Royal Cornwall Hospital Trust reclaims overseas fees
More than £200,000 was reclaimed by the Royal Cornwall Hospitals Trust (RCHT) from overseas patients last year.
The RCHT said the money had come from billing non-exempt patients or claiming costs through reciprocal arrangements.
The UK has fee reclaim arrangements with most European countries and 28 other nations, including Australia.
An independent report commissioned by the Department of Health estimated overseas visitors and migrants cost the NHS £2bn a year.
As a result it is encouraging NHS trusts to reclaim more money.
Asylum seekers, non-EEA nationals who do not have permission to live in the UK, British ex-pats and visitors usually have to pay for treatment.
The NHS should claim these costs back from the relevant governments - but the research suggests just £73m a year is recouped out of more than £460m at present.

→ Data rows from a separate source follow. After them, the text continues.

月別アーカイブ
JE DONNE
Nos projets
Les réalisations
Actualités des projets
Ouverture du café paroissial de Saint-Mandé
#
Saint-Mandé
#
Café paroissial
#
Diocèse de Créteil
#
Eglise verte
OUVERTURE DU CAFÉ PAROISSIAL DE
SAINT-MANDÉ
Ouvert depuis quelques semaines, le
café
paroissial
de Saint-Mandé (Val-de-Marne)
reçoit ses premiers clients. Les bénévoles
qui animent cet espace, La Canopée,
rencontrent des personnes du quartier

- The UK has reciprocal agreements with most European countries and 28 other nations, including countries such as Canada and Australia.
- It means if their residents need care while here temporarily - either on holiday or working - they will be seen and the NHS will then reclaim the cost of that care from the other country.
- Source: BBC Health
The RCHT said it had reclaimed about £212,000 owed to the NHS by overseas visitors.
Andria Dawson, private patients and overseas visitor officer, said: "It often means talking to patients and insurance companies all over the world and the sums involved often aren't small. It can add up to thousands of pounds."
A Department of Health spokesperson said: "Having a universal health service free at the point of use rightly makes us the envy of the world, but we must make sure the system is fair.
"We are introducing practical, effective ways to make sure that patients who aren't eligible pay their way.
"We are confident our new measures will make the NHS fairer and more sustainable."